YOUR GOAL
After locating the line that contains "Populære iPhone mobildeksler" in the records below, write out exactly that line and each line after it through the one that contains "громадянина", and nothing else.

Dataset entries
- - -

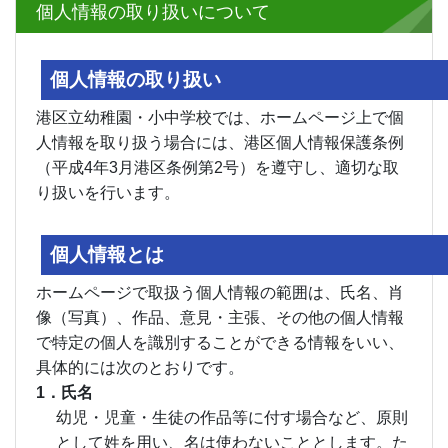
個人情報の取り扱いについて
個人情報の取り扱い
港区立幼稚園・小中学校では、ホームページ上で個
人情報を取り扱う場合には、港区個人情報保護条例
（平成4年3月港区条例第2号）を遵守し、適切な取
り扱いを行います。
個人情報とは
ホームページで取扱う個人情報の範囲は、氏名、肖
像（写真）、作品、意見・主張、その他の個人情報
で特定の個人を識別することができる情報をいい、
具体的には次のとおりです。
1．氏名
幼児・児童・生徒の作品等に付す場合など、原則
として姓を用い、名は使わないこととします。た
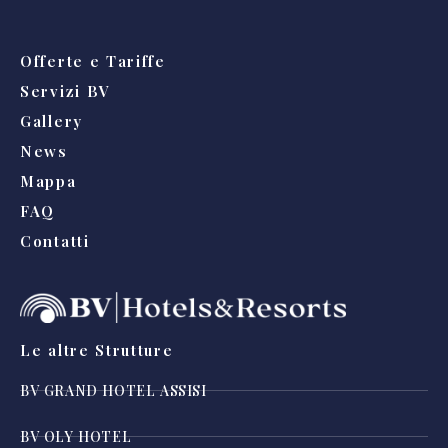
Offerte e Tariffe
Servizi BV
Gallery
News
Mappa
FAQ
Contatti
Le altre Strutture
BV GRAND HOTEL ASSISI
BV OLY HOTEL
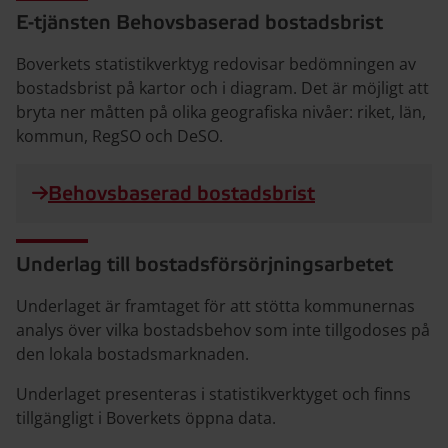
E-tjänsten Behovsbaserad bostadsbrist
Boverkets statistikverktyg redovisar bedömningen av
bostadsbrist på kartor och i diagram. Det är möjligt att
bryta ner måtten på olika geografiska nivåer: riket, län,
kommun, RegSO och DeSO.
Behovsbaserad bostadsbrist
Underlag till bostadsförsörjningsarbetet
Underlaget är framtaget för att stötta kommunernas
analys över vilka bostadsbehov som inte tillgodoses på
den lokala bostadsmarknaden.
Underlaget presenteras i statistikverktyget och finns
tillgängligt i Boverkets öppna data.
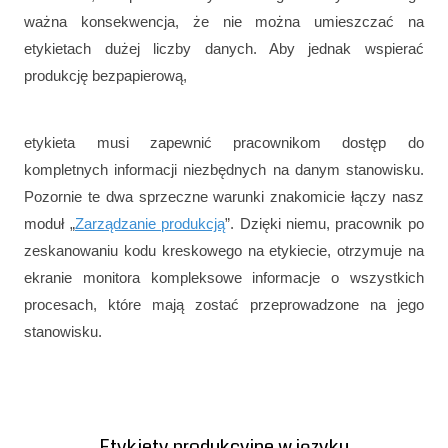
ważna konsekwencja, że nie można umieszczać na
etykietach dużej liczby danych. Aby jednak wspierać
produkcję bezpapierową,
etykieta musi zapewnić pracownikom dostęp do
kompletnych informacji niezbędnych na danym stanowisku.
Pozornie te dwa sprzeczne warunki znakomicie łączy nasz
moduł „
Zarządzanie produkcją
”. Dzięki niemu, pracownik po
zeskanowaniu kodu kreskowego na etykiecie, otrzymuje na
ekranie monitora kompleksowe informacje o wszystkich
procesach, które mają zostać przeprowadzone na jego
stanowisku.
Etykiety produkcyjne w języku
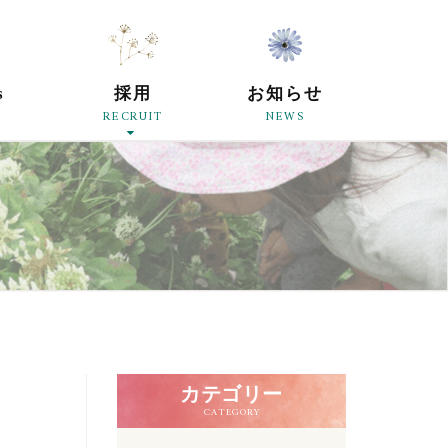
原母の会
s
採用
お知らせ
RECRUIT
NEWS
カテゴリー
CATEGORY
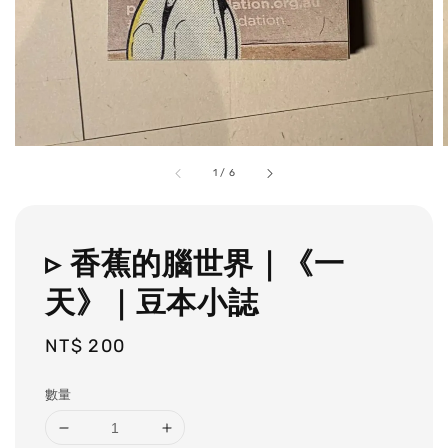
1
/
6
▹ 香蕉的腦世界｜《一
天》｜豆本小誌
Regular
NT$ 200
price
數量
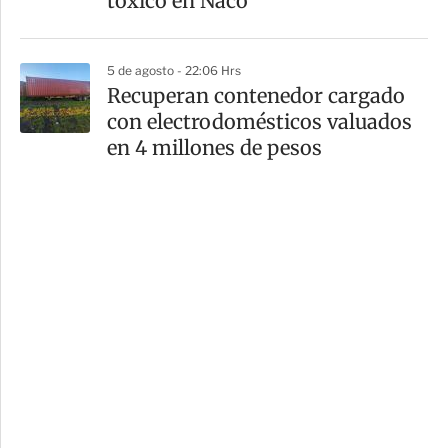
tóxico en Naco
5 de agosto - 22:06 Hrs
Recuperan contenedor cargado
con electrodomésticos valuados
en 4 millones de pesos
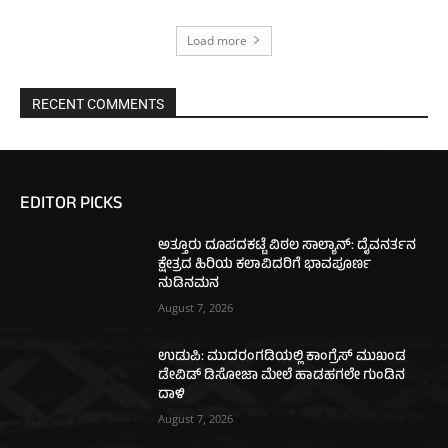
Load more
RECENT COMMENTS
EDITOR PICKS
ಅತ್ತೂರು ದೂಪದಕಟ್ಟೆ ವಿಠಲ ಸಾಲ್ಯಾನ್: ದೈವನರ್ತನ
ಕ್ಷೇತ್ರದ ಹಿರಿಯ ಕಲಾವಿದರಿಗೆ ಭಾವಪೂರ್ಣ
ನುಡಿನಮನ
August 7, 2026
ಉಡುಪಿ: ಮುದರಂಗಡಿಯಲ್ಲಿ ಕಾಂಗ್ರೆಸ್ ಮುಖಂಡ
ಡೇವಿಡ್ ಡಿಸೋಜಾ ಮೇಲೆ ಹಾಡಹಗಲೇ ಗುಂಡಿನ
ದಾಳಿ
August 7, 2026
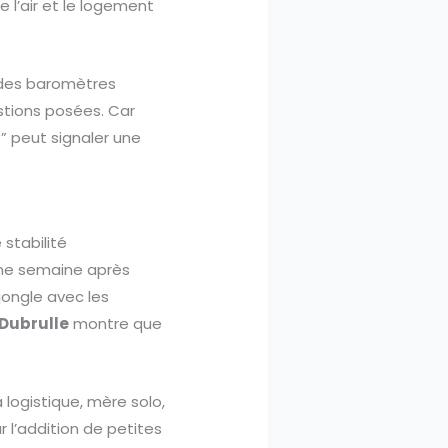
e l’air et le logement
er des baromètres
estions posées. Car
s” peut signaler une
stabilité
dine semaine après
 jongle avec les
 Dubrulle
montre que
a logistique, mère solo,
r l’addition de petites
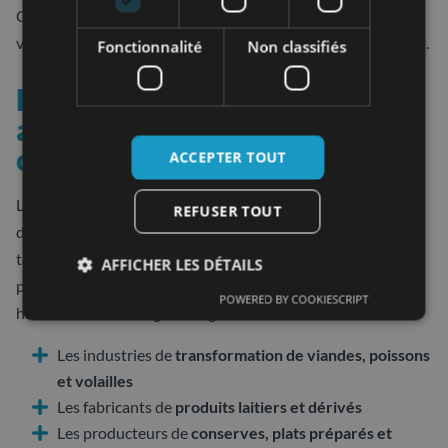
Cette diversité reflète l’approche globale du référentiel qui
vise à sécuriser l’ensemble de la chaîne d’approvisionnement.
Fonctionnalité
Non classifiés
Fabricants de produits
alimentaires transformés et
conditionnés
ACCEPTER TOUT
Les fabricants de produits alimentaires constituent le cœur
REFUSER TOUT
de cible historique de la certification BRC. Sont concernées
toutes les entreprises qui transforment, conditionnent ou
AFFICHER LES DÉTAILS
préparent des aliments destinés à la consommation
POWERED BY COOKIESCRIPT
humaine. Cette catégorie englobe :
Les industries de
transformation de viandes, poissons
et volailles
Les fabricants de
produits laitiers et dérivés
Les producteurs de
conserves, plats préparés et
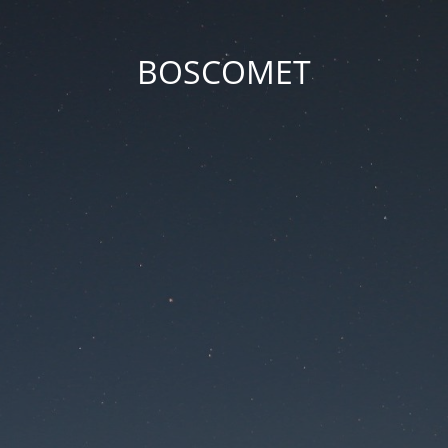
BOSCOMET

- - -

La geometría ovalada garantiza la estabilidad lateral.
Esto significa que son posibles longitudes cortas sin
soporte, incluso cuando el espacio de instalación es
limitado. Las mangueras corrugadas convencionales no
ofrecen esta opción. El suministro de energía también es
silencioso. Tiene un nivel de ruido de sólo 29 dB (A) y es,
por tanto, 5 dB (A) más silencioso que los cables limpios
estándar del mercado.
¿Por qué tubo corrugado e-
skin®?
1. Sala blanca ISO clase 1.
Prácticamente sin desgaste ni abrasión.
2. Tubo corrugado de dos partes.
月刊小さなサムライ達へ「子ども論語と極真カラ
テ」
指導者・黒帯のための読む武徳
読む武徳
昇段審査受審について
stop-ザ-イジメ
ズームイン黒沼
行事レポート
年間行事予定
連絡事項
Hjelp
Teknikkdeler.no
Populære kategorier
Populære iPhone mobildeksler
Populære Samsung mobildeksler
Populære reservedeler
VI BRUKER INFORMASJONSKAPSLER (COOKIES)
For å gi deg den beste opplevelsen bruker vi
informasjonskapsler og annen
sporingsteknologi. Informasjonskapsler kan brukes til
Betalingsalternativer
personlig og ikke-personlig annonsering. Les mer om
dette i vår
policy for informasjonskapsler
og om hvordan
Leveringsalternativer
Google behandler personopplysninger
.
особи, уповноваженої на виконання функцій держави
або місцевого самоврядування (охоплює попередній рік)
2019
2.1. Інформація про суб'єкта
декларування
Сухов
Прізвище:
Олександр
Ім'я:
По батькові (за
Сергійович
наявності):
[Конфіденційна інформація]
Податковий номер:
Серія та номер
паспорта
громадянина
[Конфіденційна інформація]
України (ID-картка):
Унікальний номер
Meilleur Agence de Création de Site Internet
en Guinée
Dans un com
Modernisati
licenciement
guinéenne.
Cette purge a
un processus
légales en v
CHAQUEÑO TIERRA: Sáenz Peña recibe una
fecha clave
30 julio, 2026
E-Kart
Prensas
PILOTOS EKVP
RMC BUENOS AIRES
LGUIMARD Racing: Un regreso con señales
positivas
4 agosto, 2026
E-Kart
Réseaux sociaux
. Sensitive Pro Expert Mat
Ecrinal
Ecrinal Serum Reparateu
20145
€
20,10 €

- - -

ANSWER TO THE PROBLEM
Populære iPhone mobildeksler
Populære Samsung mobildeksler
Populære reservedeler
VI BRUKER INFORMASJONSKAPSLER (COOKIES)
For å gi deg den beste opplevelsen bruker vi
informasjonskapsler og annen
sporingsteknologi. Informasjonskapsler kan brukes til
Betalingsalternativer
personlig og ikke-personlig annonsering. Les mer om
dette i vår
policy for informasjonskapsler
og om hvordan
Leveringsalternativer
Google behandler personopplysninger
.
особи, уповноваженої на виконання функцій держави
або місцевого самоврядування (охоплює попередній рік)
2019
2.1. Інформація про суб'єкта
декларування
Сухов
Прізвище:
Олександр
Ім'я:
По батькові (за
Сергійович
наявності):
[Конфіденційна інформація]
Податковий номер:
Серія та номер
паспорта
громадянина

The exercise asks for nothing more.